Qu’est-ce que vous conseillez à un parent dont l’enfant est atteint par des poux ?

D’abord, de bien être certain du diagnostic, de vérifier que les poux sont bien vivants et qu’il y a des lentes. Ensuite, nous recommandons d’utiliser des lotions, et non pas des shampoings, car ils ont une moins bonne diffusion et une moindre stabilité. Il faut ensuite renouveler le traitement une semaine à 10 jours plus tard.

Et si cela ne fonctionne toujours pas ?

En cas de plusieurs échecs de traitements bien conduits, de suspicion de résistance, et uniquement dans ces cas, un médecin dermatologue ou non peut avoir recours à l’utilisation de l’ivermectine, qui est un comprimé oral.

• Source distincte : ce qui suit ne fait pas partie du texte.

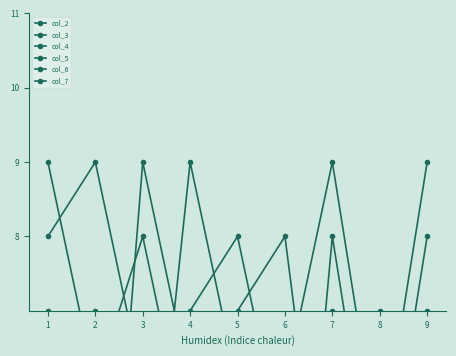

What is the difference between the maximum and minimum values in the col_4 series?

8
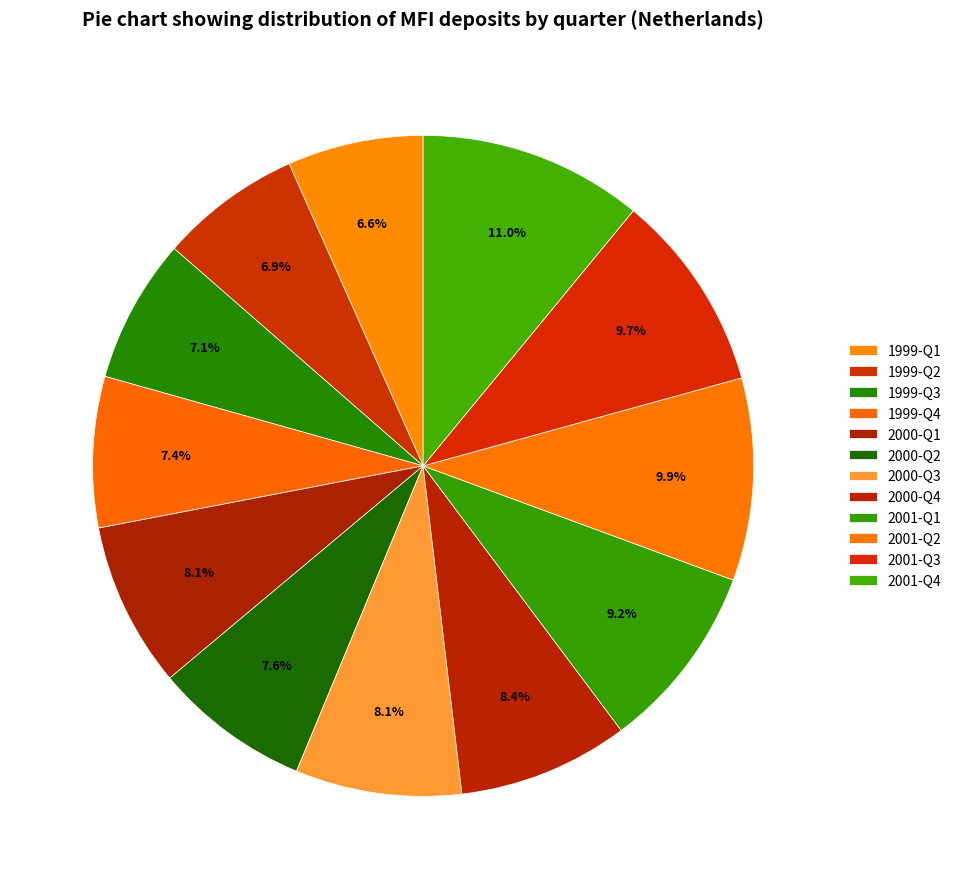

Count the number of slices in the pie.

12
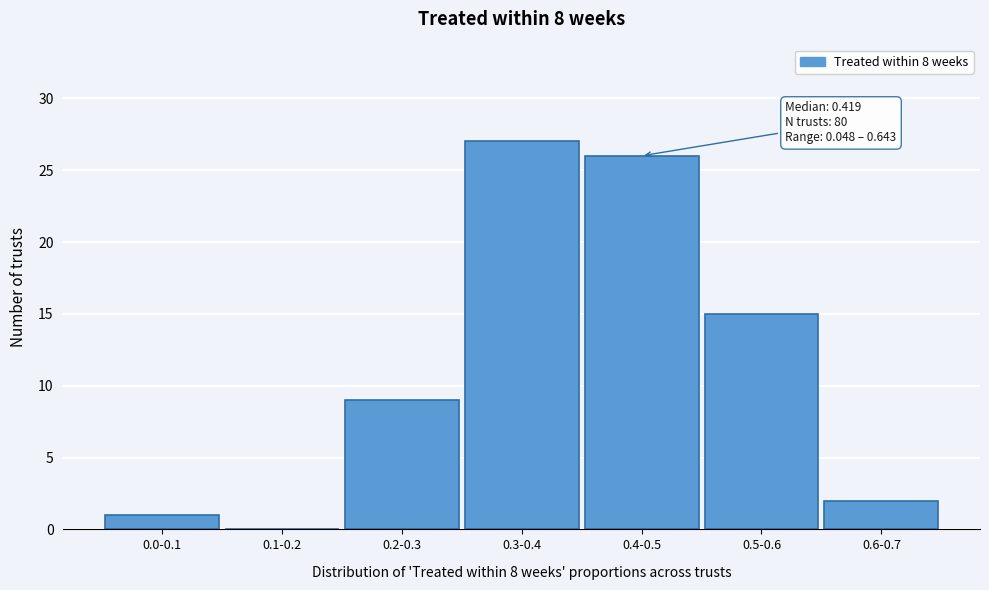

Reading right to left, extract all data points from this chart.

0.6-0.7=2	0.5-0.6=15	0.4-0.5=26	0.3-0.4=27	0.2-0.3=9	0.1-0.2=0	0.0-0.1=1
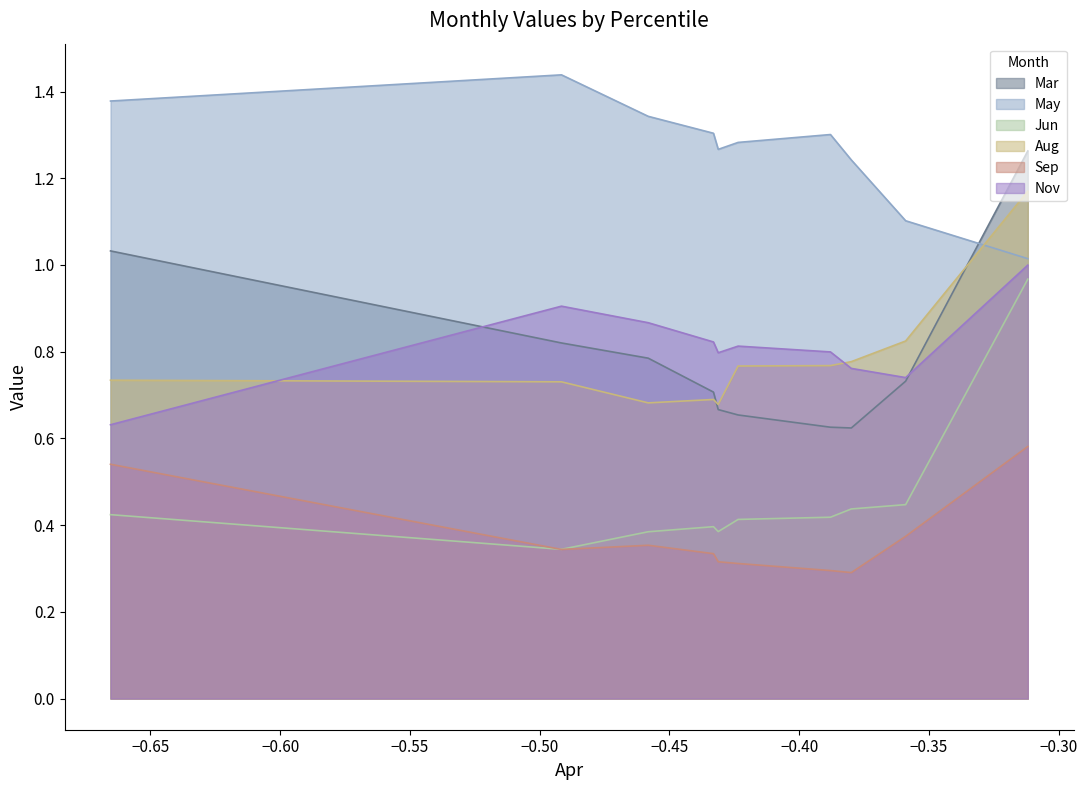

The value of Sep at pct35 is 0.3. True or false?

True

C’est un traitement qui doit être exceptionnel. L’ivermectine est un médicament délivré hors AMM (autorisation de mise sur le marché), seulement sur ordonnance, aux enfants pesant plus de 15 kilos, qui a été évalué par des études sérieuses.

Les personnes de l’entourage qui sont également atteintes par les poux doivent elles aussi être traitées, mais uniquement celles qui sont touchées. Nous ne recommandons pas de traiter une personne asymptomatique, pas plus que de couper les cheveux, par ailleurs, puisque cela peut être mal vécu par les enfants.